[Dataset excerpts]

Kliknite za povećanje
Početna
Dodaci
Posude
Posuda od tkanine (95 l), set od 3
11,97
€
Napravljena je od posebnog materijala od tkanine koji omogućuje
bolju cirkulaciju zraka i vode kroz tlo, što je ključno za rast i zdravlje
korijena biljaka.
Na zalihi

[/Dataset excerpts]

▸ What is needed: Repeat every line of the records above word for word, changing nothing.

▸ Answer box:
Kliknite za povećanje
Početna
Dodaci
Posude
Posuda od tkanine (95 l), set od 3
11,97
€
Napravljena je od posebnog materijala od tkanine koji omogućuje
bolju cirkulaciju zraka i vode kroz tlo, što je ključno za rast i zdravlje
korijena biljaka.
Na zalihi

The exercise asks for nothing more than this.